BRIEF:
Search the records below for "pairs"; copy each line that has it.

Collected data:

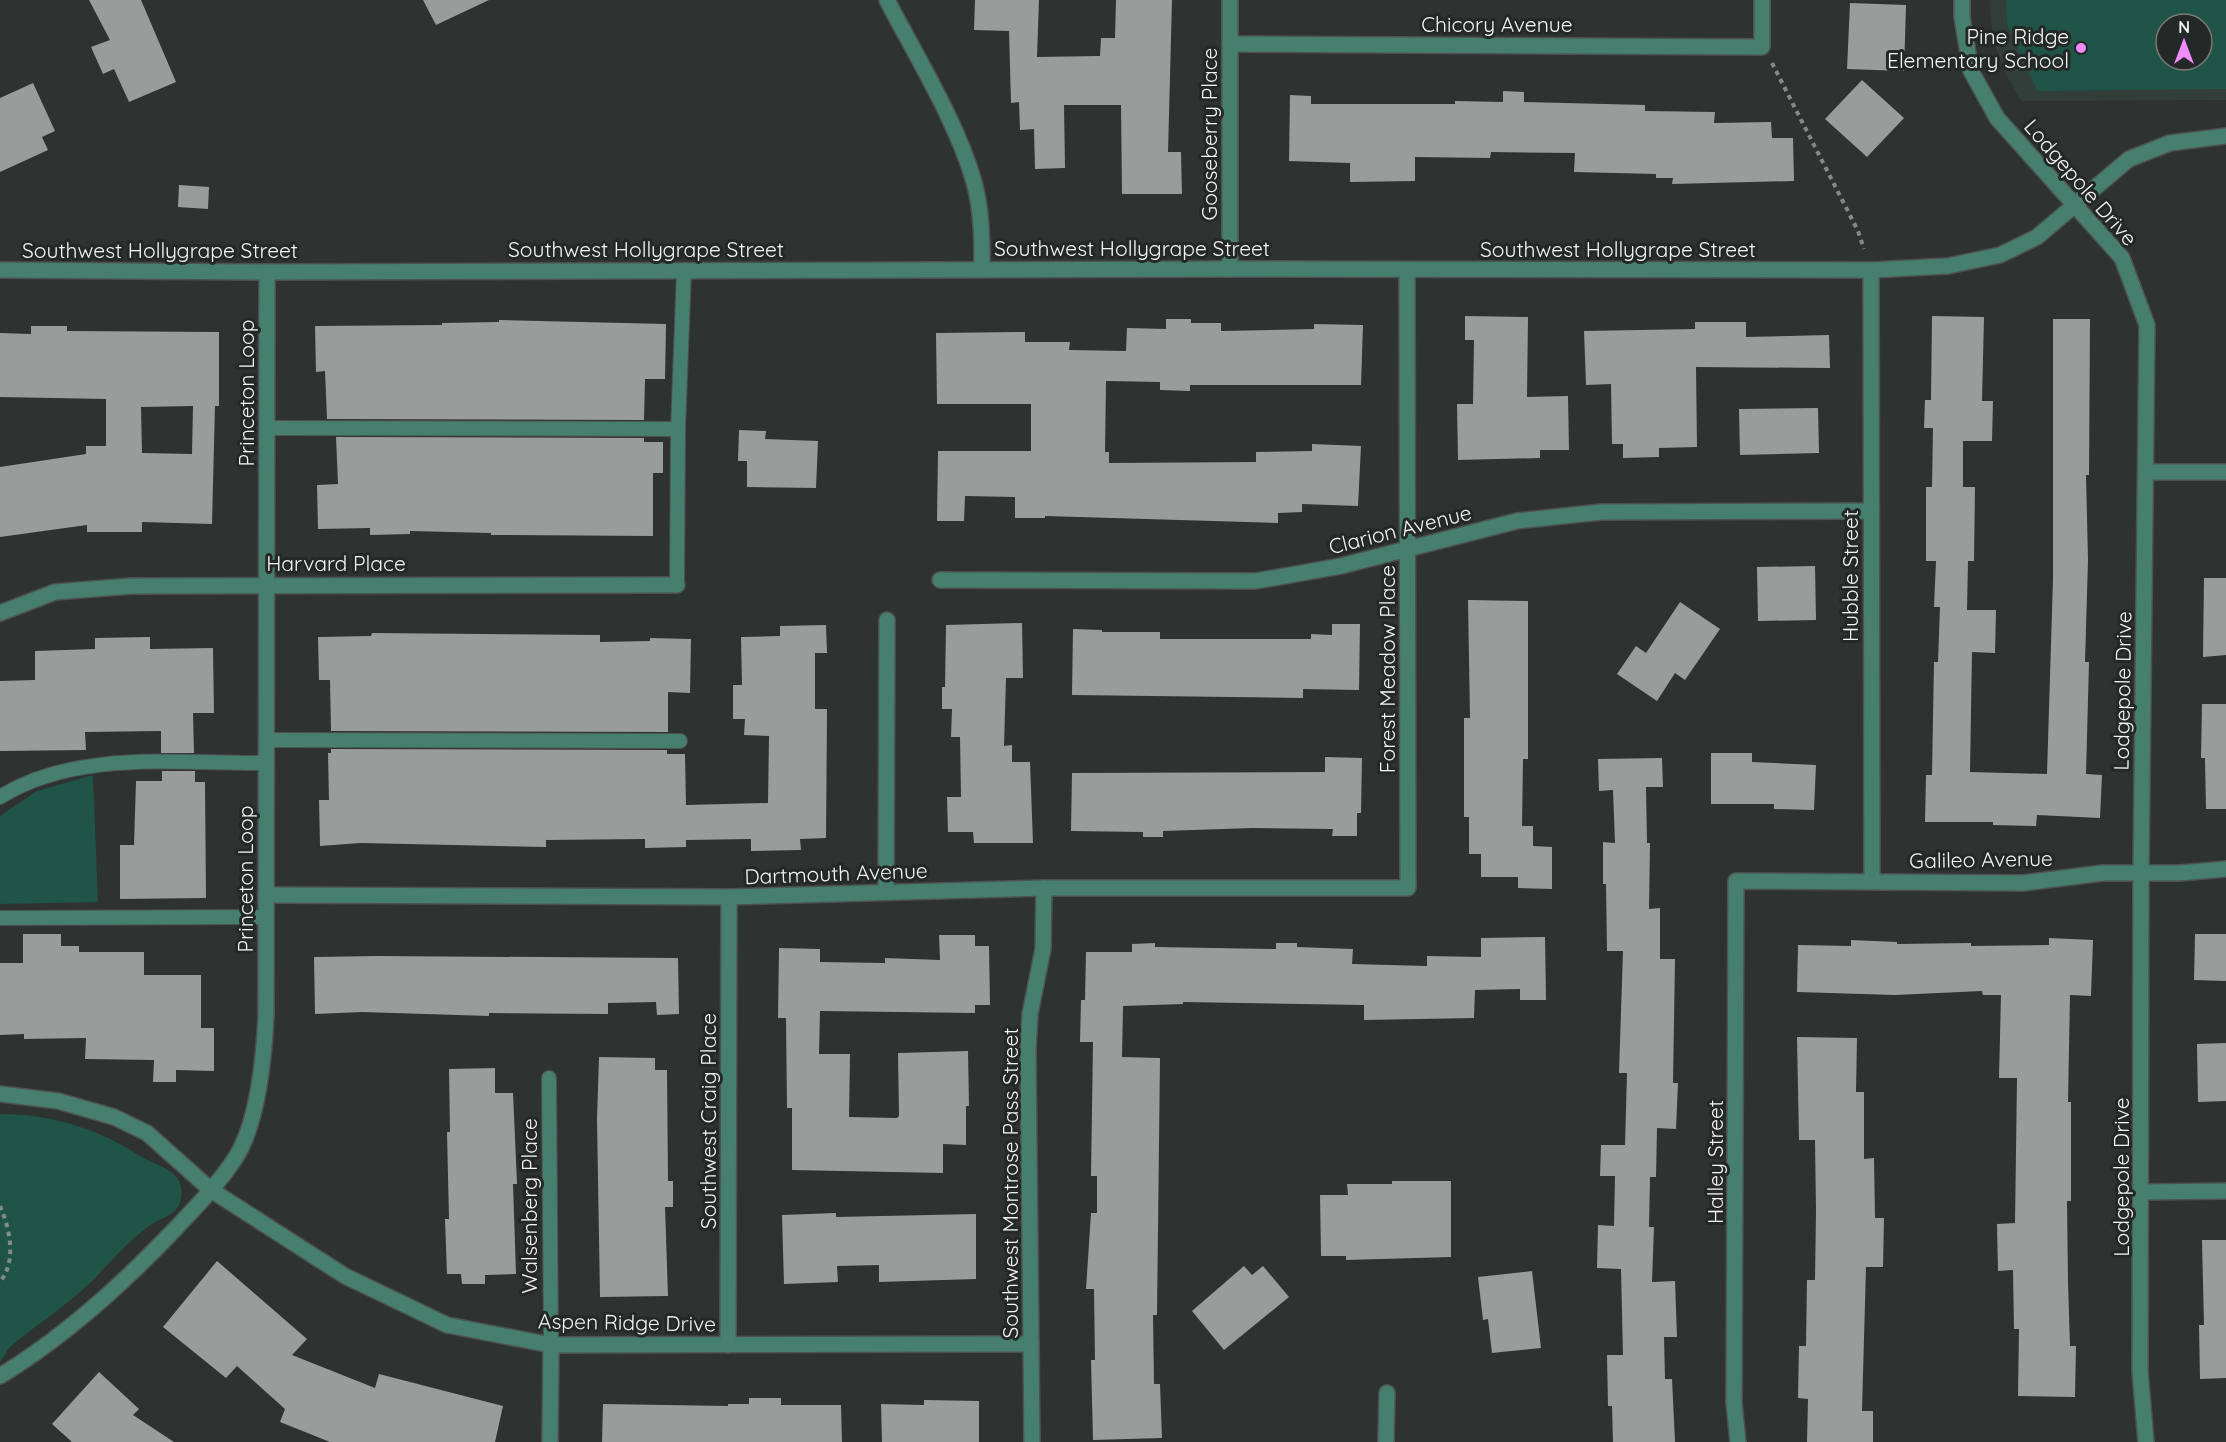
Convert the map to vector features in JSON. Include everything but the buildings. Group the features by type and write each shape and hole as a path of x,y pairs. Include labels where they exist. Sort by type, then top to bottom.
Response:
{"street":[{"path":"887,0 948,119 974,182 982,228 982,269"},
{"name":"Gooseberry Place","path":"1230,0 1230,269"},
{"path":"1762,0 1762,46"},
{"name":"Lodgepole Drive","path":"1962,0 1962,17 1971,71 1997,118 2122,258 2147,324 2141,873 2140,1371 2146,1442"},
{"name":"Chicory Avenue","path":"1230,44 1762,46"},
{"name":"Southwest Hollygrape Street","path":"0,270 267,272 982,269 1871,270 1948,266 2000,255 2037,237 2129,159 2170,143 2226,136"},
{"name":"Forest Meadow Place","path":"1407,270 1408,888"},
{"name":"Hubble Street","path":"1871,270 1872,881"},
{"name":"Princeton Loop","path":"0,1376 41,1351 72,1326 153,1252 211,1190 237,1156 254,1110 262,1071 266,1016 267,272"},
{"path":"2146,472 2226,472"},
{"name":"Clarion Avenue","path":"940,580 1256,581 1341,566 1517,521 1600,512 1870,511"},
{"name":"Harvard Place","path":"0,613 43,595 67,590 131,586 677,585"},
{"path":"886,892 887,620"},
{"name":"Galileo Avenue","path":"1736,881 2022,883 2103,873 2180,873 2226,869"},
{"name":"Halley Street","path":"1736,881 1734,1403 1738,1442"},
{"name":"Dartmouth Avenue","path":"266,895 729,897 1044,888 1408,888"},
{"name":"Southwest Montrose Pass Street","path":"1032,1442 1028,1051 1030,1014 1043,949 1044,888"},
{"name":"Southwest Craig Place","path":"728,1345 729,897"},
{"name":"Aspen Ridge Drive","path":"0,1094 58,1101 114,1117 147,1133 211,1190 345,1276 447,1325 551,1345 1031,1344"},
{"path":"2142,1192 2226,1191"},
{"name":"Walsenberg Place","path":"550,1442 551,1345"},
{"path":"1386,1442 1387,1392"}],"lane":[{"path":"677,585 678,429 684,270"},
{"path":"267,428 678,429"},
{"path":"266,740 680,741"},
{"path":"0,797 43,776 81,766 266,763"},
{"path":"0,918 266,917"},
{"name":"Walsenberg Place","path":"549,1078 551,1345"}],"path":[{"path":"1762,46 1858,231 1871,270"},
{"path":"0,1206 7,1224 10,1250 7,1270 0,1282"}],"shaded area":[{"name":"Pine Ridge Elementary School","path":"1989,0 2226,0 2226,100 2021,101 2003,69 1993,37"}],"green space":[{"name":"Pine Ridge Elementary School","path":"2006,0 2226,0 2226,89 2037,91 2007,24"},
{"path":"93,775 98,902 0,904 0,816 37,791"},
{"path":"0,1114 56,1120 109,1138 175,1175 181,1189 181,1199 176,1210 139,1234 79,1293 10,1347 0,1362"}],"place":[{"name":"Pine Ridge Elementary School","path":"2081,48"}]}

--

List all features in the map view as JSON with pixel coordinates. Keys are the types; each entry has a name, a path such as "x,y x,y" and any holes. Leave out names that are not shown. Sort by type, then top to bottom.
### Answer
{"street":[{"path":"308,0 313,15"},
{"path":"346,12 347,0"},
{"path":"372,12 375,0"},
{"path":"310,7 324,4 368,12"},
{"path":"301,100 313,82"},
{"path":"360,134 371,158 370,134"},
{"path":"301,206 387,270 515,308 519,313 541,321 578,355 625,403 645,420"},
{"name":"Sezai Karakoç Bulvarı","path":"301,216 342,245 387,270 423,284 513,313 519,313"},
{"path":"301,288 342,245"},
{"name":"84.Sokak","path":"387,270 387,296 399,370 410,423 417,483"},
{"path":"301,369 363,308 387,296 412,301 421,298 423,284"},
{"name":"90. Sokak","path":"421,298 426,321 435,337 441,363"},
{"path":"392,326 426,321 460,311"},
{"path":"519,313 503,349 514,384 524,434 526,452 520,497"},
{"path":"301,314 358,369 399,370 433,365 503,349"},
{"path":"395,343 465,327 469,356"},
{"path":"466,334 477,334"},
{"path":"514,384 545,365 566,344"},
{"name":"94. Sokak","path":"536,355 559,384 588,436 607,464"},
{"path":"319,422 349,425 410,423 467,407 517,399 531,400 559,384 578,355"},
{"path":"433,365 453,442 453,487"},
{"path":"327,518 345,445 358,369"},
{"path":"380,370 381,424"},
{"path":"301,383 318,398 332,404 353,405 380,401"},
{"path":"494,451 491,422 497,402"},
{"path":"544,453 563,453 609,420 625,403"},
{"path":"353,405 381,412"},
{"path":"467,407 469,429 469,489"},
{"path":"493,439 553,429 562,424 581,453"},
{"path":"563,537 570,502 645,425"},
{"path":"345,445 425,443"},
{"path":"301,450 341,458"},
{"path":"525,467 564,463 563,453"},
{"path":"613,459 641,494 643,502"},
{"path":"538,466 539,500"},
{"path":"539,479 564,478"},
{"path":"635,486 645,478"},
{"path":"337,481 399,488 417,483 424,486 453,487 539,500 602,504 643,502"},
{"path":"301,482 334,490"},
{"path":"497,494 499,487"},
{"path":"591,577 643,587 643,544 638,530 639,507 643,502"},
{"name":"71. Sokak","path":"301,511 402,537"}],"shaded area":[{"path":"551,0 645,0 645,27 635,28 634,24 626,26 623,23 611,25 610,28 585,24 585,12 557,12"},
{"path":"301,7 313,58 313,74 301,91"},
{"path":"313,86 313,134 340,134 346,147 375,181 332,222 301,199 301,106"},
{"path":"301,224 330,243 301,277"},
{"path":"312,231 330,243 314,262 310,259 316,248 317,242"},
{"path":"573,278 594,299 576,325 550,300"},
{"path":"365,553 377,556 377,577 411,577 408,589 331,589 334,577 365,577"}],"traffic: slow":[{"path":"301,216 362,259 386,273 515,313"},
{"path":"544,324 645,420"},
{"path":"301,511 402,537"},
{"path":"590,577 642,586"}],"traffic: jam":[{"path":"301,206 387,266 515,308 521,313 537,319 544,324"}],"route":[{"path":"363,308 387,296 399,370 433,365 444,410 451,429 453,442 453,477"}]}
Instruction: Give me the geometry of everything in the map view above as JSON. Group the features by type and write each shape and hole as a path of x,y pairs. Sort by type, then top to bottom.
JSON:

==

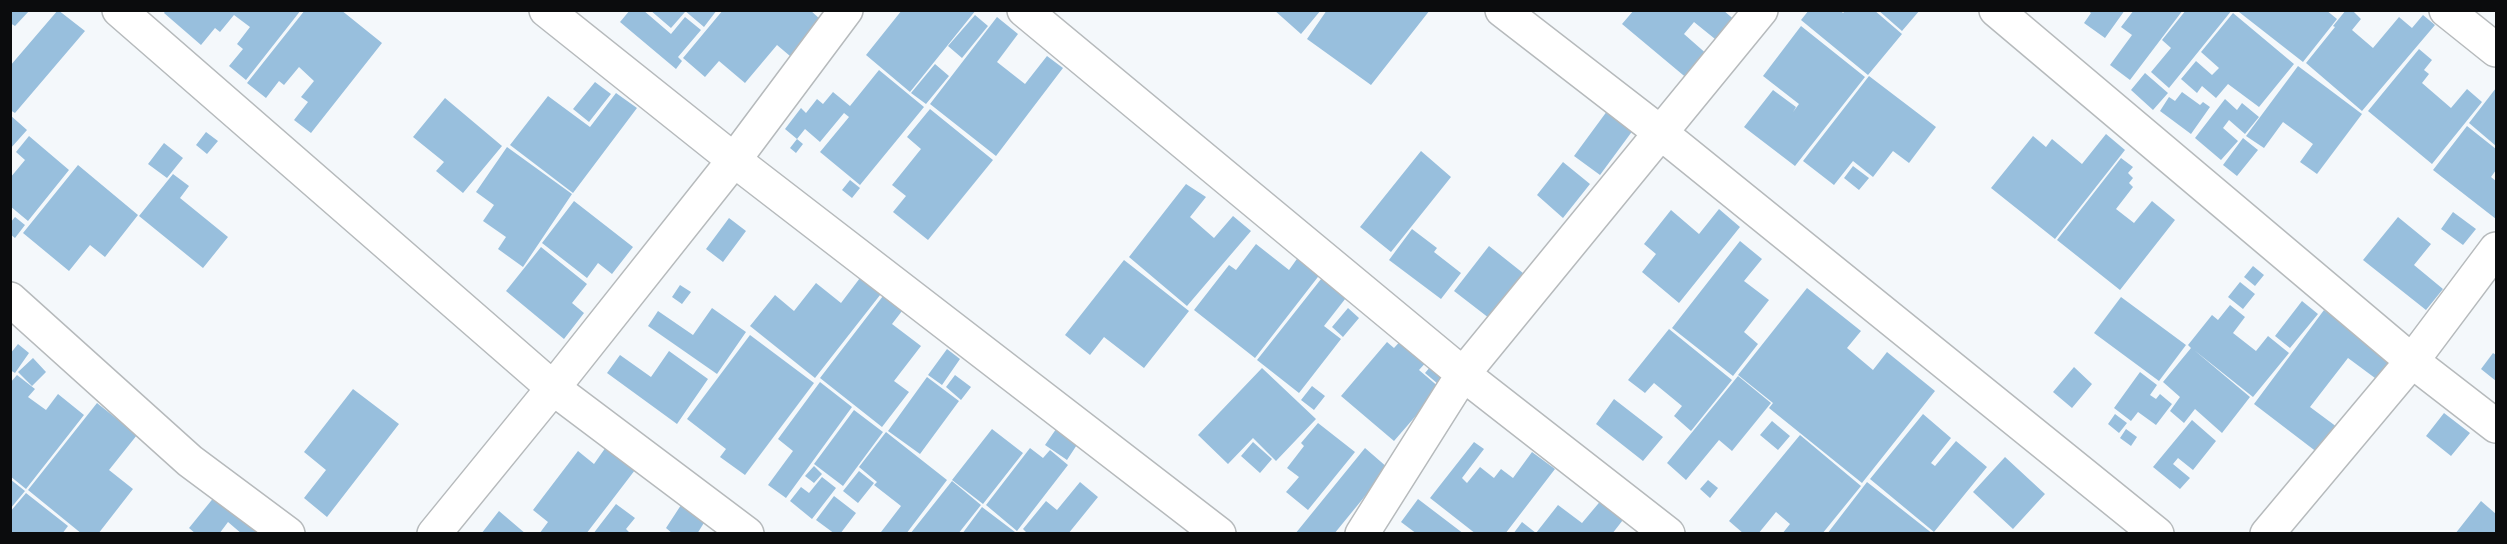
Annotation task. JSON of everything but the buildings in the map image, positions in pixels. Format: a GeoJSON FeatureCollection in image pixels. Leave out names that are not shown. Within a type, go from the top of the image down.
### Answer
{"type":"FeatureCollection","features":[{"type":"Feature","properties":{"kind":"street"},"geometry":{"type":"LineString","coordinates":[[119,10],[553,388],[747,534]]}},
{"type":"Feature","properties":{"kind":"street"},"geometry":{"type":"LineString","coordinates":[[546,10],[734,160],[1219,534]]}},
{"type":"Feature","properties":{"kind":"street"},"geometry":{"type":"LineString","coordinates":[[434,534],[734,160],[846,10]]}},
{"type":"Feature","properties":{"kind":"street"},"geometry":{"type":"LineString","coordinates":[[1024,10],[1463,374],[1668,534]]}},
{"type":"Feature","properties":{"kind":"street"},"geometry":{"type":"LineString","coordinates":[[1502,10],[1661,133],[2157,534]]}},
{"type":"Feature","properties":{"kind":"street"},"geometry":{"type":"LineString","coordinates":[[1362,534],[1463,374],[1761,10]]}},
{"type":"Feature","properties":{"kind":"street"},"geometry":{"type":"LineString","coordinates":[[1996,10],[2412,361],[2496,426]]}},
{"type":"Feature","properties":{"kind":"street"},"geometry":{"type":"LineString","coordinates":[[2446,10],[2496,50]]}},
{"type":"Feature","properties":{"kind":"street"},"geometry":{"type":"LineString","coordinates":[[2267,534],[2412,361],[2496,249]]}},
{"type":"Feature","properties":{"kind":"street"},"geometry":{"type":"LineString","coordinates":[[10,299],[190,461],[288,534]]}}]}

ANSWER TO THIS EXERCISE:
Convert the map to vector features in JSON. Include everything but the buildings. Group the features by type and write each shape and hole as a path of x,y pairs. Include labels where they exist. Sort by type, then top to bottom.
Instruction: Give me the geometry of everything in the map view above as JSON. Group the features by type and write each shape and hole as a path of x,y pairs. Sort by type, then top to bottom.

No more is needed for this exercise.